The genetic information contained in the DNA of every person determines whether a retinal dystrophy will develop, and, consequently, these hereditary conditions cannot be prevented. One aspect, however, that can make a difference is early detection by specialist ophthalmologists through a full eye check-up, including a good anamnesis and a thorough examination of the fundus, as well as the use of complementary techniques such as OCT, autofluorescence and electrophysiological tests.
Retinal dystrophies are often not evident until their advanced stages, when their symptoms become apparent. In order to anticipate the disease and predict its evolution, it is highly useful to know the molecular cause that triggers it in each patient by means of genetic diagnosis. This enables the clinical diagnosis to be confirmed, the inheritance pattern to be identified and genetic counselling to be offered to family members, who are alerted to the probability of the condition being transmitted and the possibility of them being carriers.

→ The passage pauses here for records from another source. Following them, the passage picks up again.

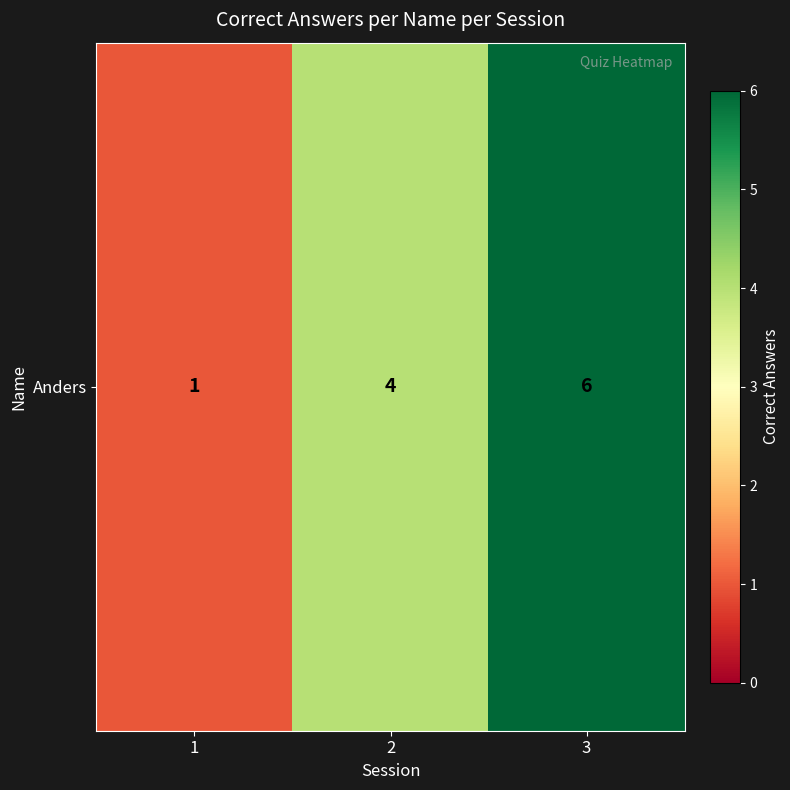

Count the number of data series in this chart.

1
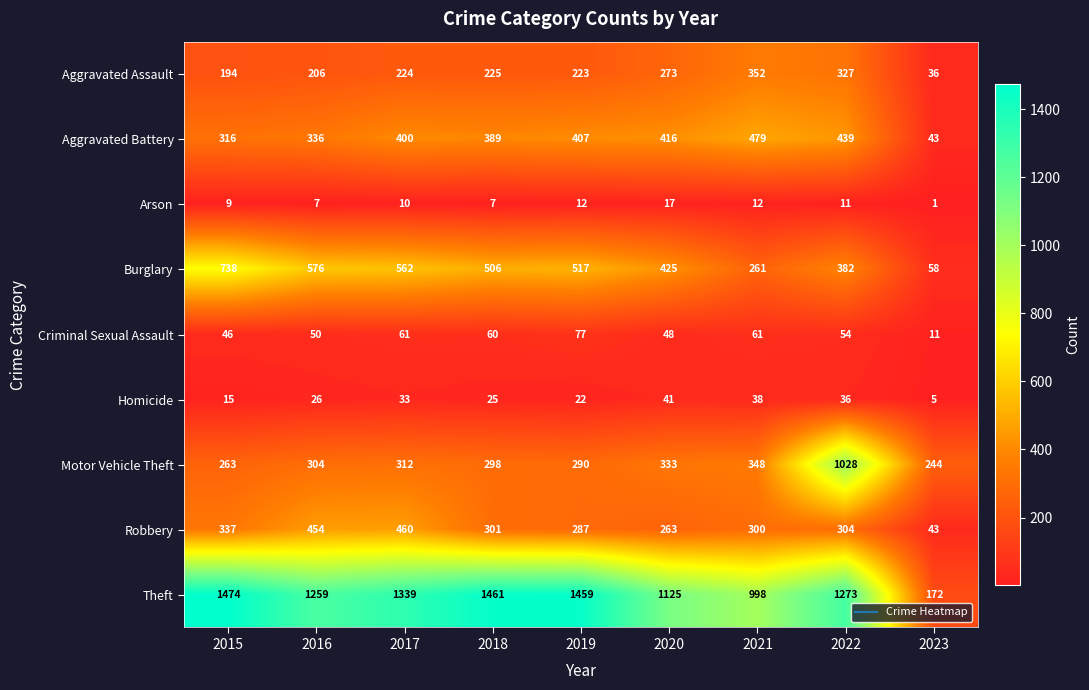

Which series has the widest spread of values?

Theft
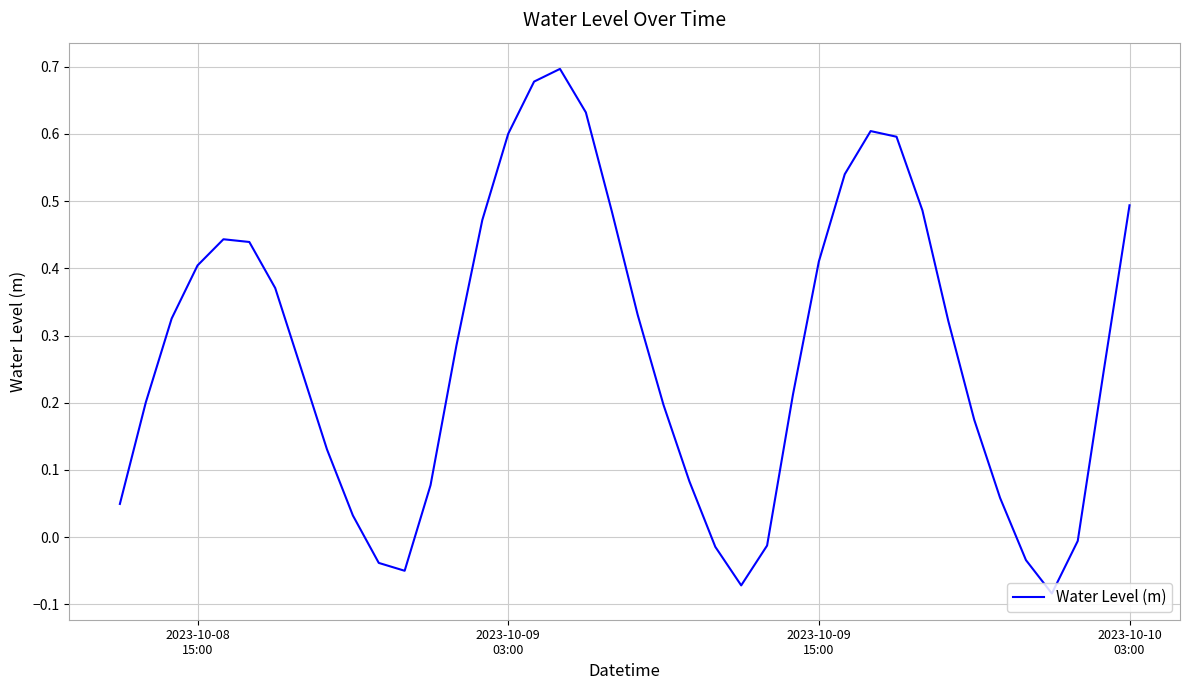

What is the difference between the maximum and minimum values?

0.8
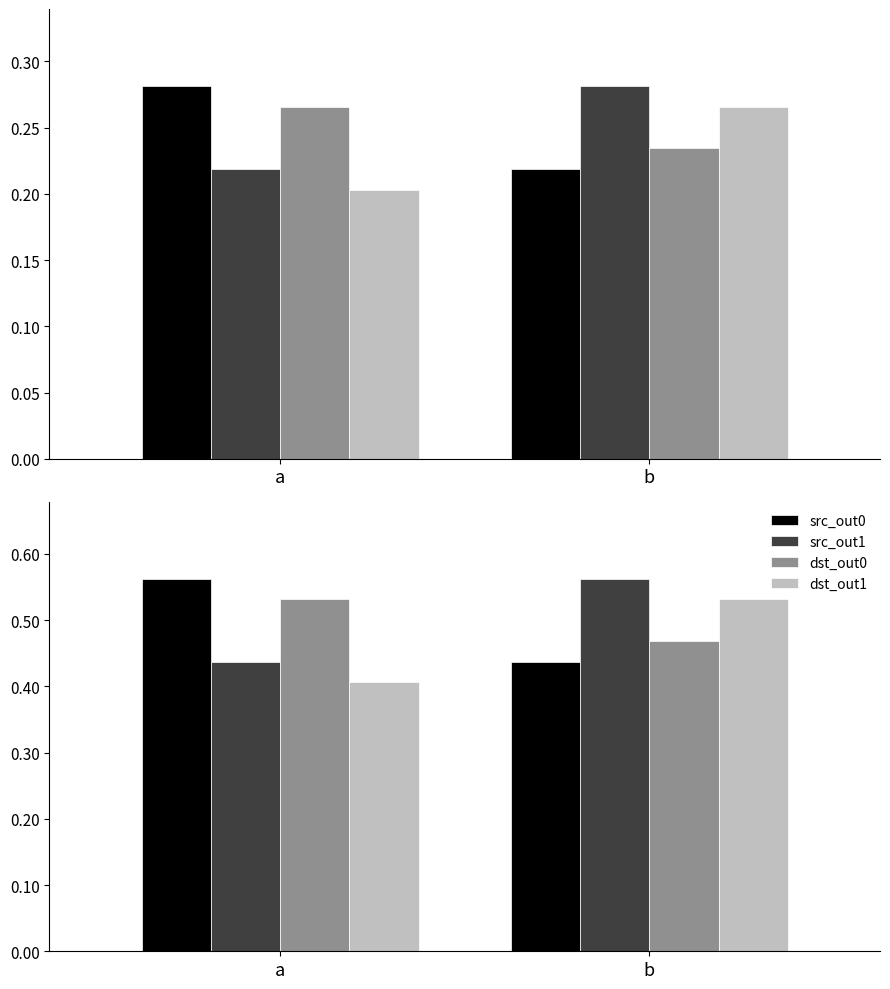

At which label is dst_out0 closest to 0?

b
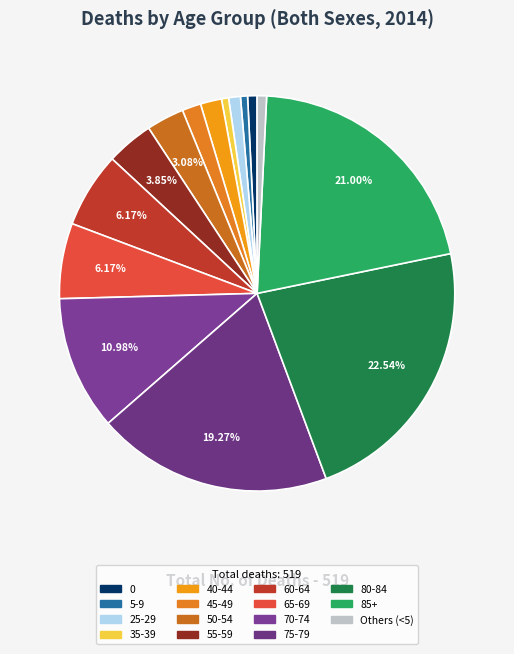

Which slice is the largest?

80-84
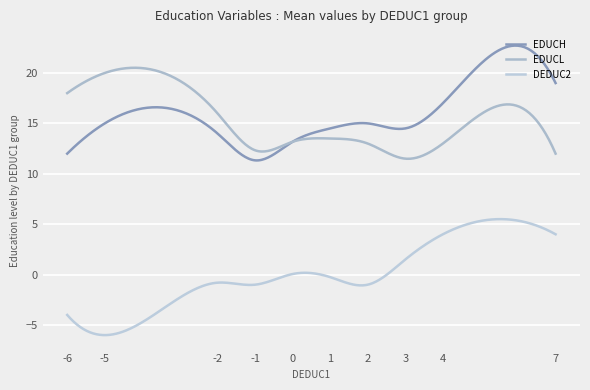

Rank the series by their maximum value, from lowest to highest.

DEDUC2, EDUCL, EDUCH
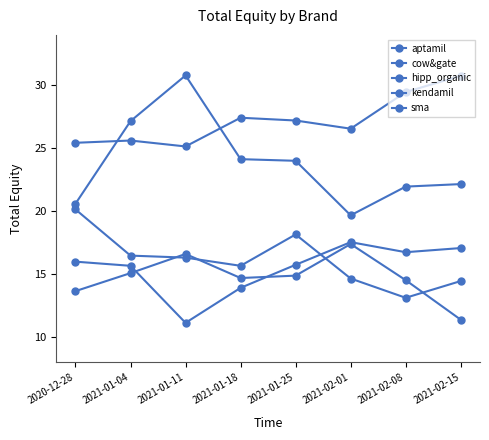

At which category does kendamil reach its first local valley?

2021-01-11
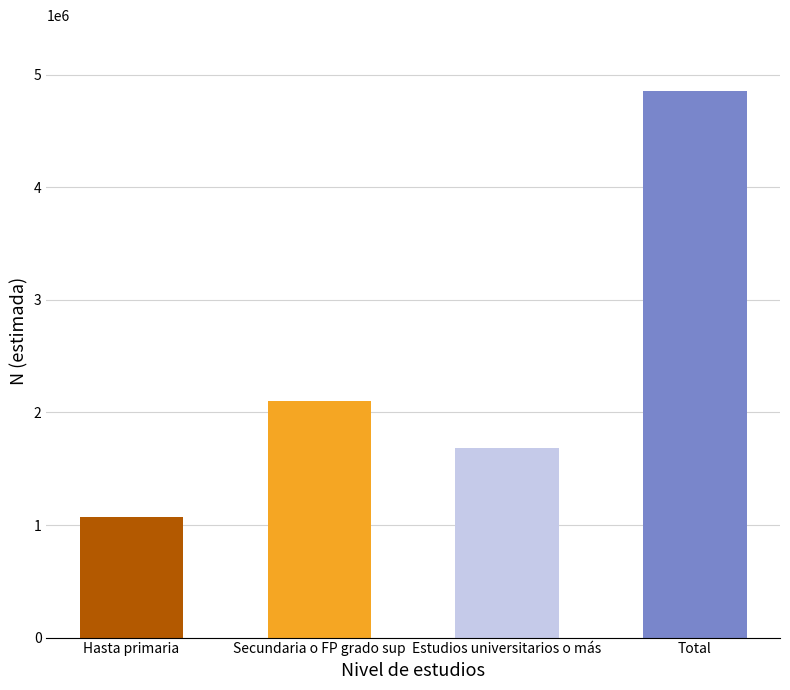

At which category is the sum across all series the highest?

Total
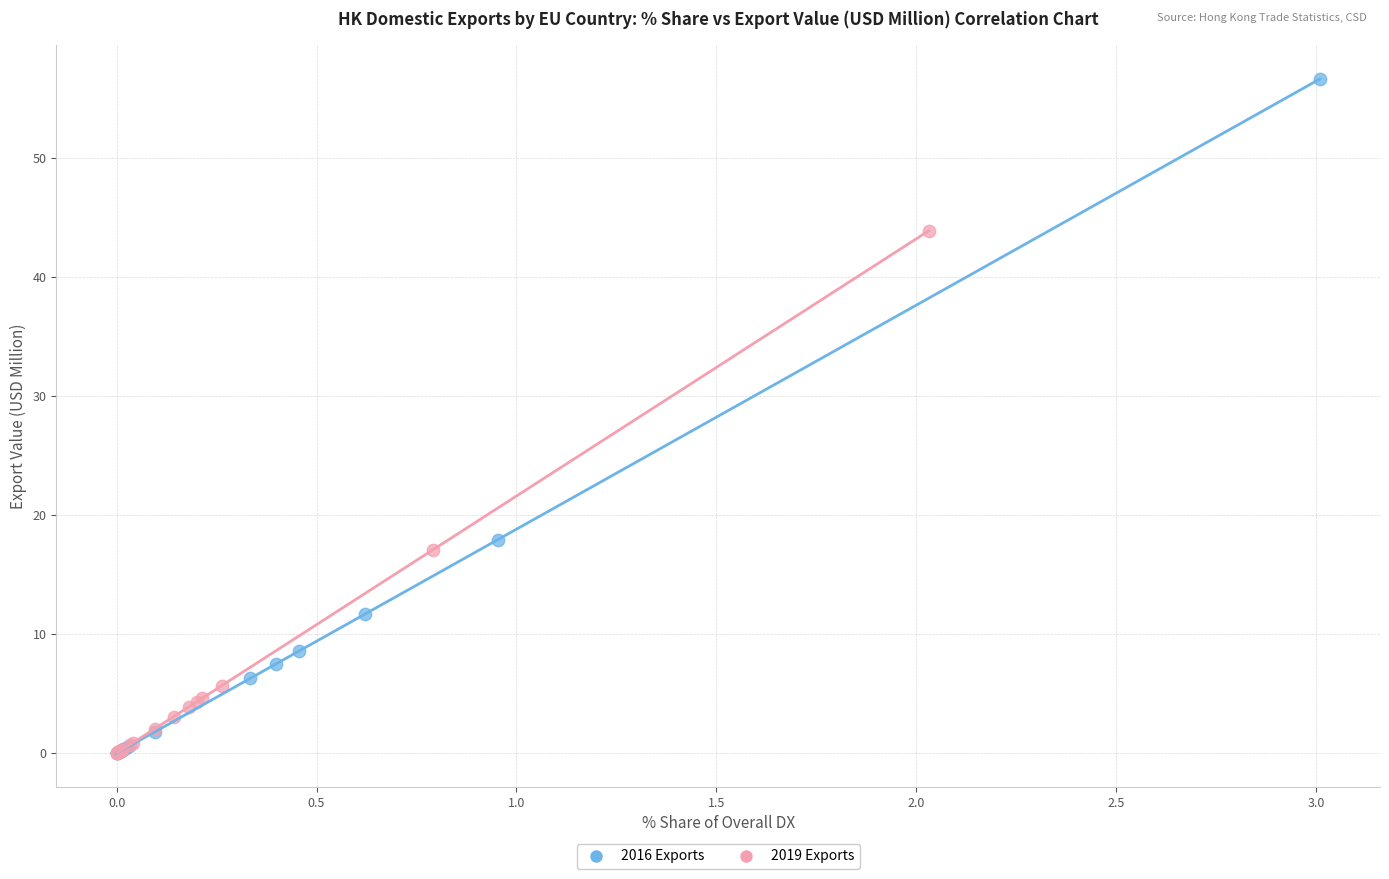

Which series contains the highest Y value?

2016 Exports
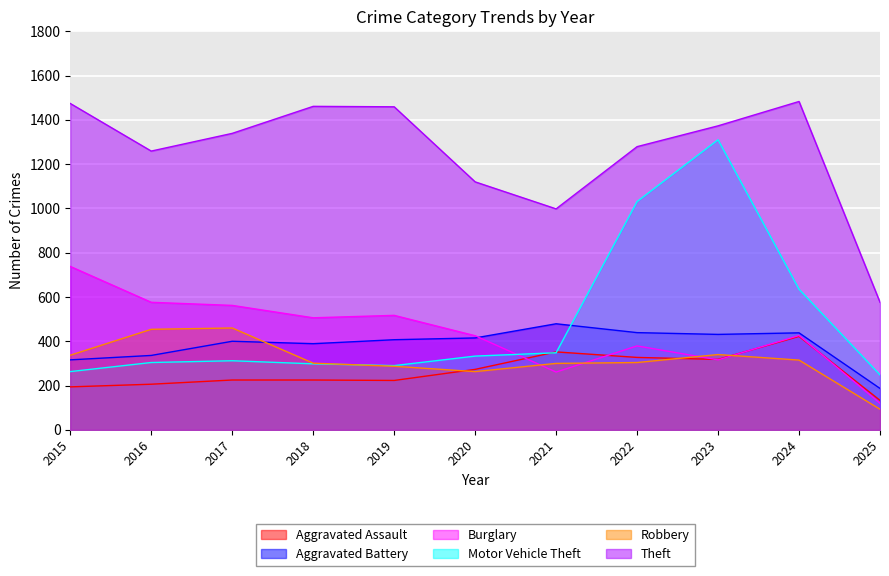

Rank the series by their maximum value, from highest to lowest.

Theft, Motor Vehicle Theft, Burglary, Aggravated Battery, Robbery, Aggravated Assault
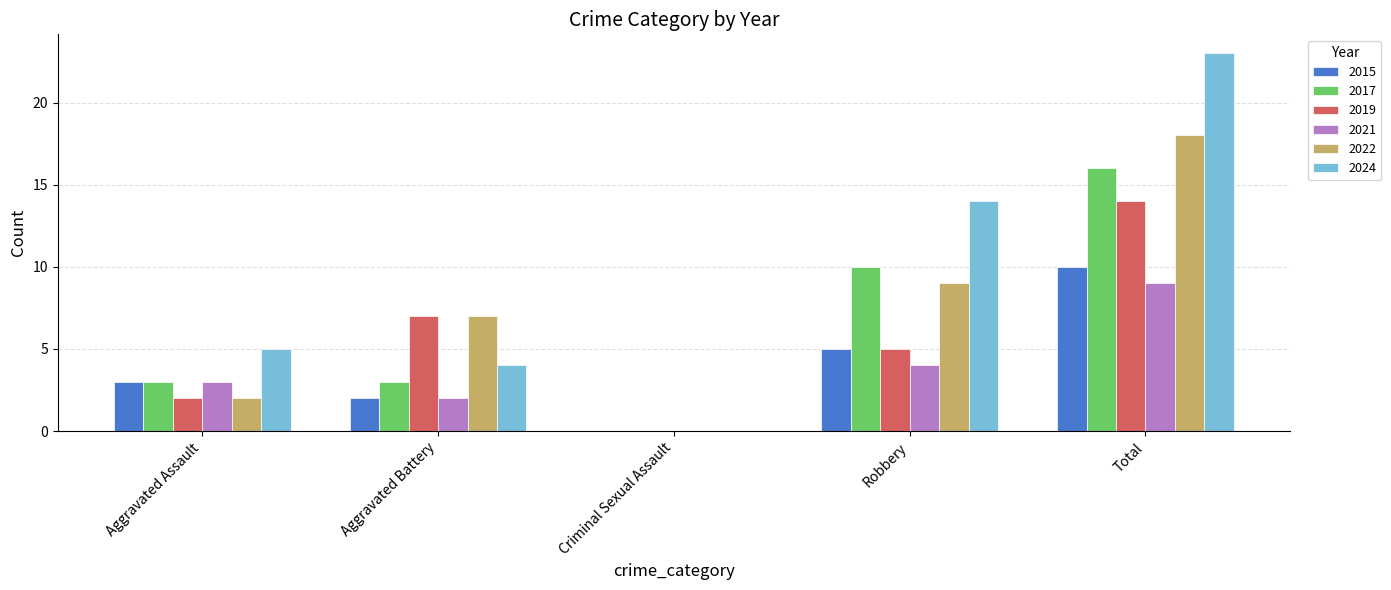

What is the total value across all series at Robbery?

47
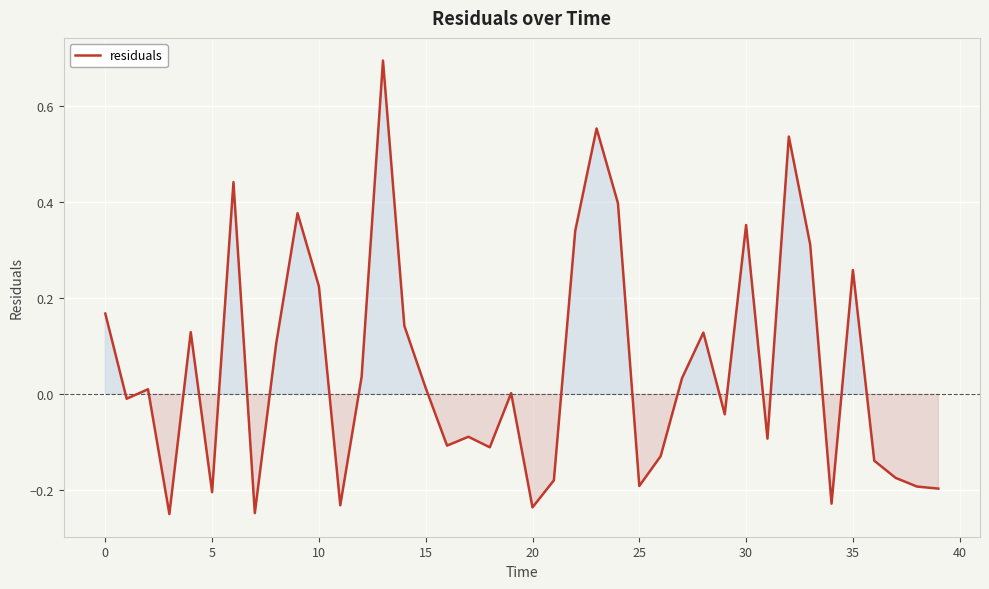

What is the greatest value displayed?

0.7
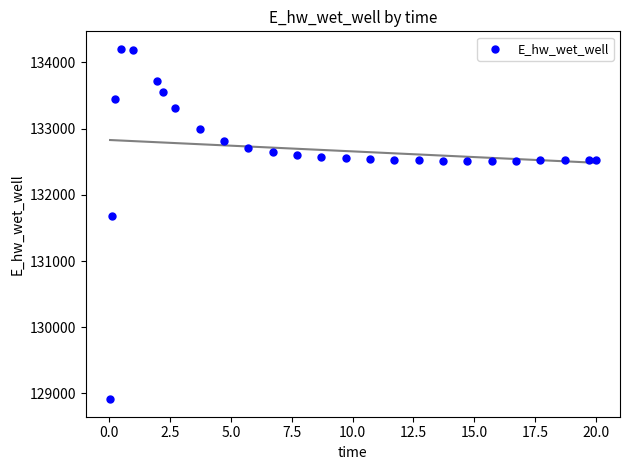

What Y value in the scatter plot is closest to 131559?

131673.5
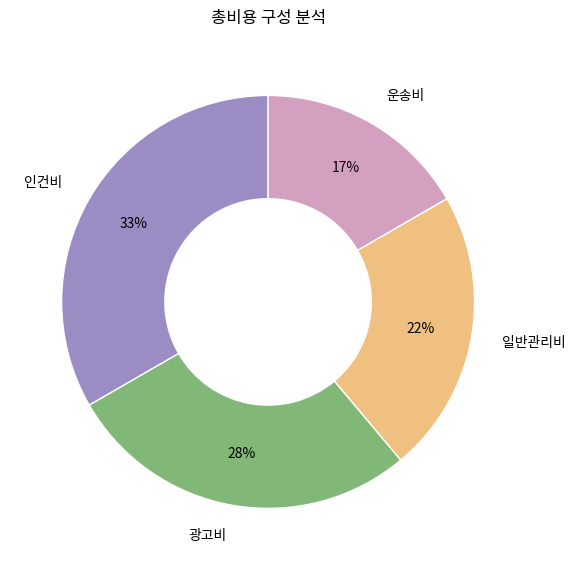

The 일반관리비 slice represents 22% of the pie. True or false?

True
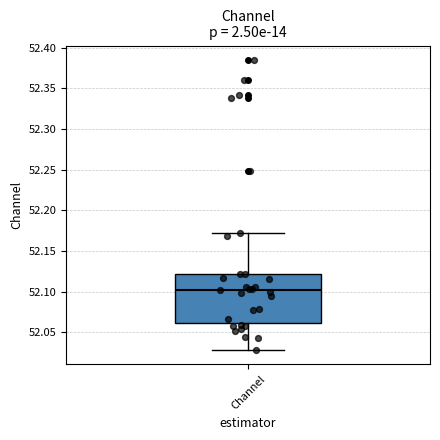

Where is the upper edge of the box for Channel on the y-axis? The values are not printed on the chart, so give them approximately, as read against the axis.

52.120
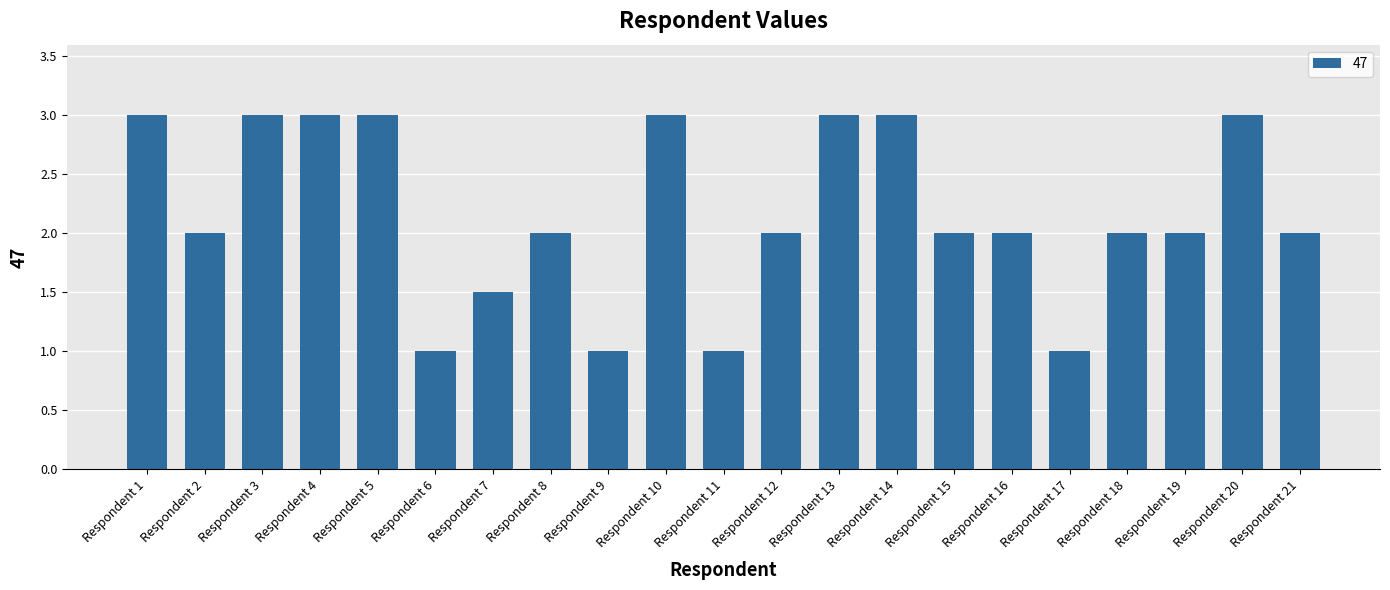

What is the average value?

2.2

Genetic diagnosis also opens up the possibility of preventing, stopping or reversing the future loss of vision of affected patients through the development of new individualised therapies that are currently being researched.
Symptoms, as well as the speed of evolution, vary depending on the type of retinal dystrophy and each patient. The most common, however, are:
Loss of visual acuity: difficulty in making out fine detail and performing precision tasks.
Reduced field of vision: tunnel vision or the appearance of blind spots (scotomas).
Night blindness: problems seeing at night or in dark environments and poor adaptation to low-light situations.
Photophobia and glare: particular discomfort caused by light and seeing flashes or flickering light in high-light conditions. Moving from bright to dark environments –and vice versa– can also cause problems.
Other possible signs include distorted perception of objects (metamorphopsia) and alteration in the perception of colours (dyschromatopsia).
Retinal dystrophies currently have no cure because of the difficulty of regenerating the affected retinal cells. Future treatment of these conditions involves designing and applying new gene and cell therapies to enable vision to be restored or its loss to be slowed down. Currently, significant steps are being taken in this line of research and the IMO’s Department of Genetics is also participating through several projects promoted by the IMO Foundation.
To prepare candidates for these gene therapies, it is essential to provide them with genetic diagnosis, an aspect in which the IMO is a pioneer.